I ran across an article, titled When to use CHAR, VARCHAR, or VARCHAR(MAX), which struck me as something I never do. I mean, I do use varchar (and nvarchar), but I can’t remember the last time I actually created a char column. The article is worth a read, and it sets the stage for you to think about your database design process and the choices you make.
It’s Friday, and if you take a few minutes and think about the last few times you’ve added columns to a table have you used CHAR as a data type? Or do you default to varchar of any size as a general rule?
I tend to do a lot of demo work, and I help customers with different situations. In many cases, we are storing text data, often not strongly typed data. As a result, I find most customers using varchar (or nvarchar), and I’ve built the habit of using the variable structures in proofs-of-concept and demos. I find it especially handy when someone asks me to enter some data they use and then show how it would be handled.

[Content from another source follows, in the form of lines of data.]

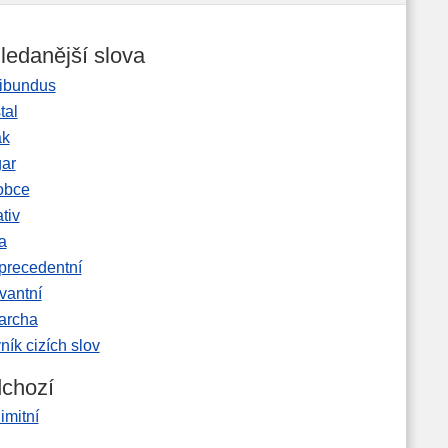
ledanější slova
ibundus
tal
ak
gar
obce
tiv
a
precedentní
vantní
garcha
ník cizích slov
chozí
imitní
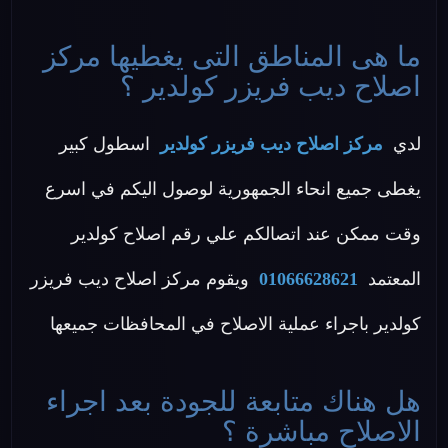
ما هى المناطق التى يغطيها مركز
اصلاح ديب فريزر كولدير ؟
لدي
مركز اصلاح ديب فريزر كولدير
اسطول كبير
يغطى جميع انحاء الجمهورية لوصول اليكم في اسرع
وقت ممكن عند اتصالكم علي رقم اصلاح كولدير
المعتمد
01066628621
ويقوم مركز اصلاح ديب فريزر
كولدير باجراء عملية الاصلاح في المحافظات جميعها
هل هناك متابعة للجودة بعد اجراء
الاصلاح مباشرة ؟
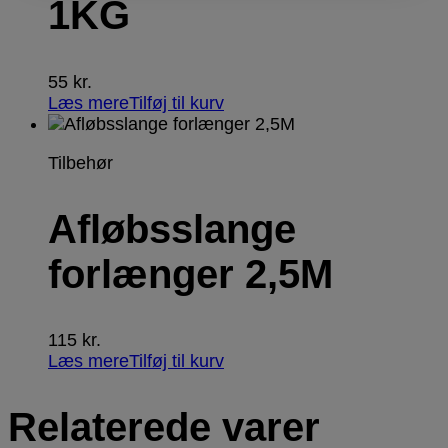
1KG
55
kr.
Læs mere
Tilføj til kurv
Tilbehør
Afløbsslange
forlænger 2,5M
115
kr.
Læs mere
Tilføj til kurv
Relaterede varer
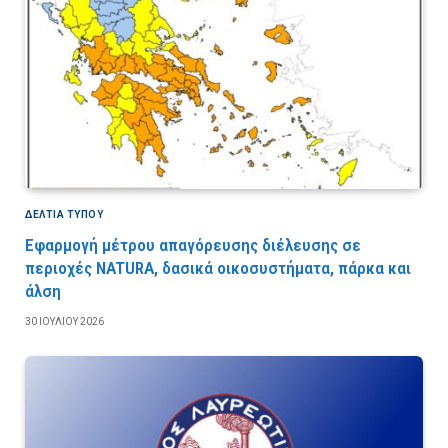
ΔΕΛΤΙΑ ΤΥΠΟΥ
Εφαρμογή μέτρου απαγόρευσης διέλευσης σε
περιοχές NATURA, δασικά οικοσυστήματα, πάρκα και
άλση
30 ΙΟΥΛΊΟΥ 2026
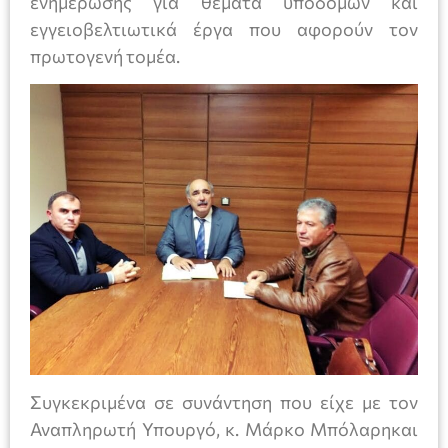
ενημέρωσης για θέματα υποδομών και
εγγειοβελτιωτικά έργα που αφορούν τον
πρωτογενή τομέα.
Συγκεκριμένα σε συνάντηση που είχε με τον
Αναπληρωτή Υπουργό, κ. Μάρκο Μπόλαρηκαι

Early in my career, I’d often tag a zipcode as a 5 character field, or a state as a 2 character abbreviation. However, these days a postal code can be a 5+4, which is 9 characters or even 10 with the plus. Many companies work overseas and may want to account for longer postal codes. States (or regions), can often be 3 characters, but sometimes more. Often we just leave 10 characters for region abbreviations (or longer) as the data might be spelled out or need to accommodate something unknown.
For many business applications, it seems that there might be a definition for what the data should be, but since exceptions can abound, often using a variable-length data type just prevents issues in the future. Add that to the fact that often we are dealing with cheap storage, and it doesn’t seem worth the time to try and get the exact size correct. Even when knowing an invoice uses 10 characters, are you sure that you won’t exceed the ten-character width? What if you acquire a company that uses 12 character invoice numbers? Easier to set this to a variable 20 and move on.
If you work in data warehousing, then you might know what your data sources contain and be more likely to choose fixed types, but is the space savings worth the work in the event that source systems change? I don’t know. I tend to plan for sources to change and allow a little padding in my schema. You might feel differently, but are the space savings worth the potential hassles in the future? I’d be curious what you think today.